* **GIVEN DATA**
══════════

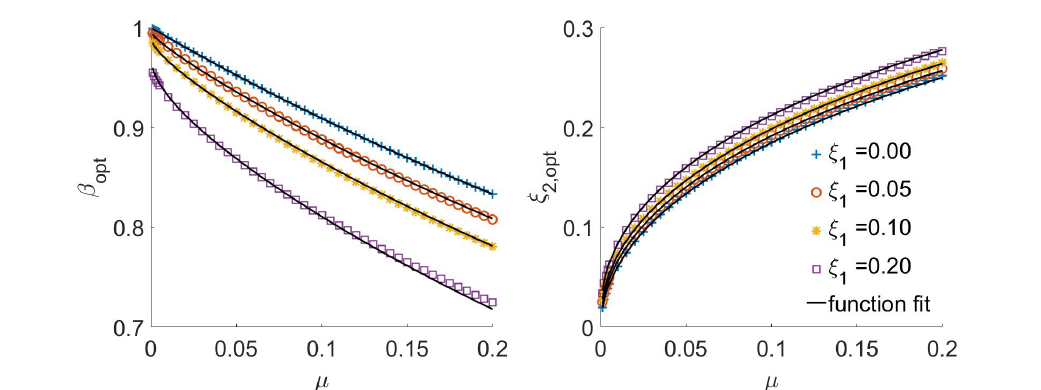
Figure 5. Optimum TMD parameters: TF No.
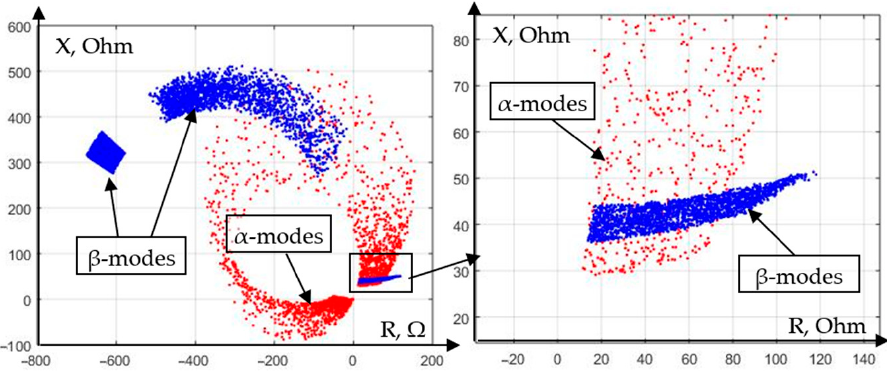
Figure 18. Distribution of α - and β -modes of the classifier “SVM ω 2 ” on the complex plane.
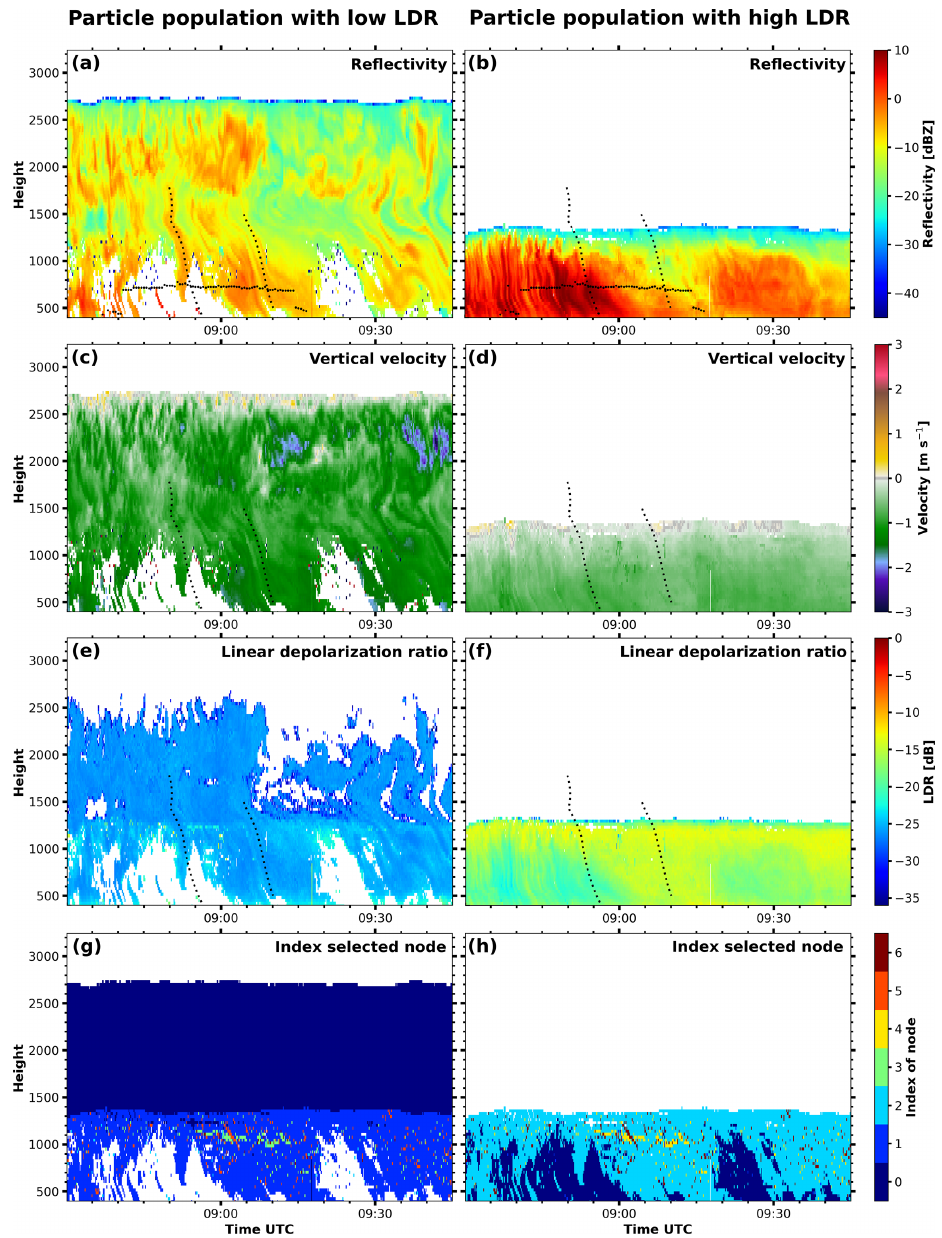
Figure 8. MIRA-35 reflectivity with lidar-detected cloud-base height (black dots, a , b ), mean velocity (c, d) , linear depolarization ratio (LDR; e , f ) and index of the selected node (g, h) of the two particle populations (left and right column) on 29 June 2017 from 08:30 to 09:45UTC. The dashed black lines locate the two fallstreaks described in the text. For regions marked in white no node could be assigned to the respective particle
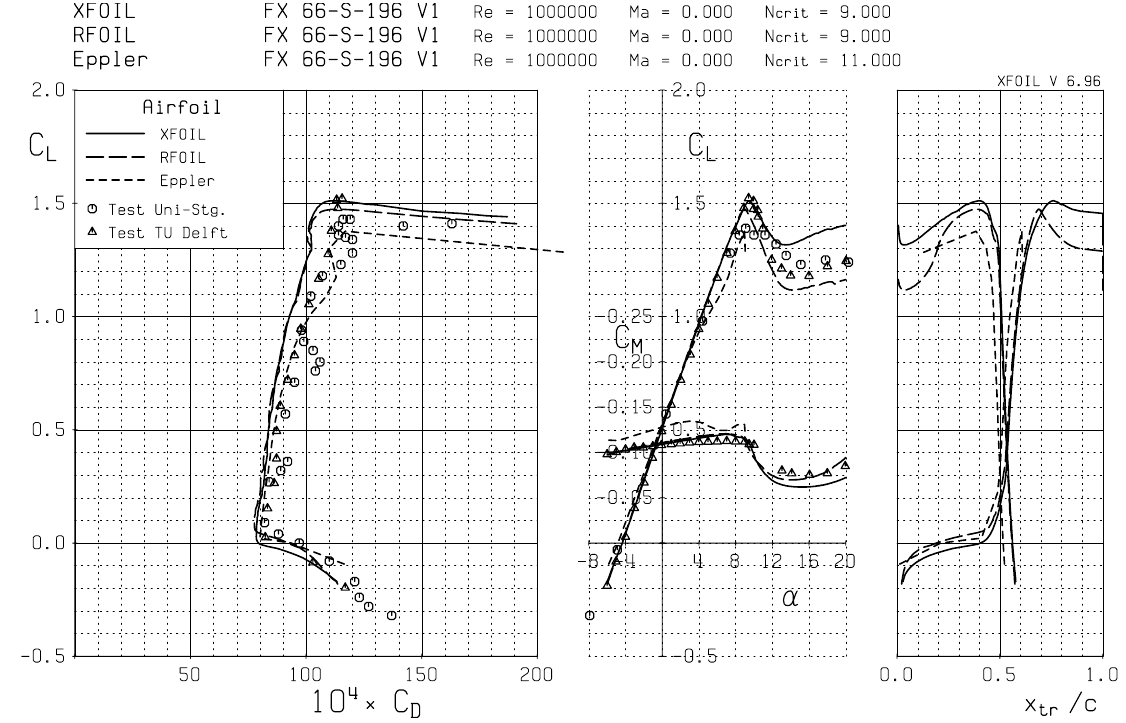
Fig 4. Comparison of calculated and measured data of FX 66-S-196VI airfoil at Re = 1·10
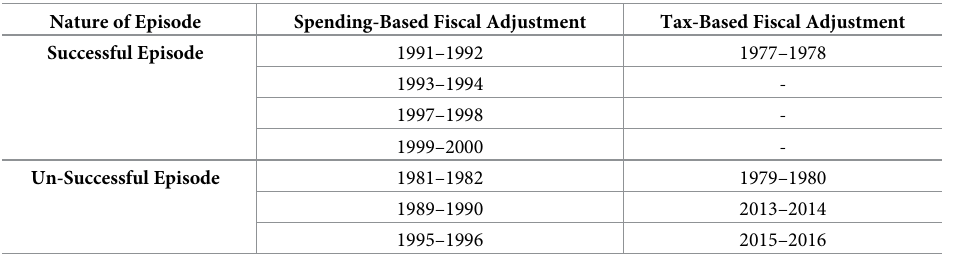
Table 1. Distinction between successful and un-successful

══════════

* **PROMPT**
Repeat the listing in full and to the letter, excluding every image.

* **RESULT OF THE TASK**
Figure 5. Optimum TMD parameters: TF No.
Figure 18. Distribution of α - and β -modes of the classifier “SVM ω 2 ” on the complex plane.
Figure 8. MIRA-35 reflectivity with lidar-detected cloud-base height (black dots, a , b ), mean velocity (c, d) , linear depolarization ratio (LDR; e , f ) and index of the selected node (g, h) of the two particle populations (left and right column) on 29 June 2017 from 08:30 to 09:45UTC. The dashed black lines locate the two fallstreaks described in the text. For regions marked in white no node could be assigned to the respective particle
Fig 4. Comparison of calculated and measured data of FX 66-S-196VI airfoil at Re = 1·10
Table 1. Distinction between successful and un-successful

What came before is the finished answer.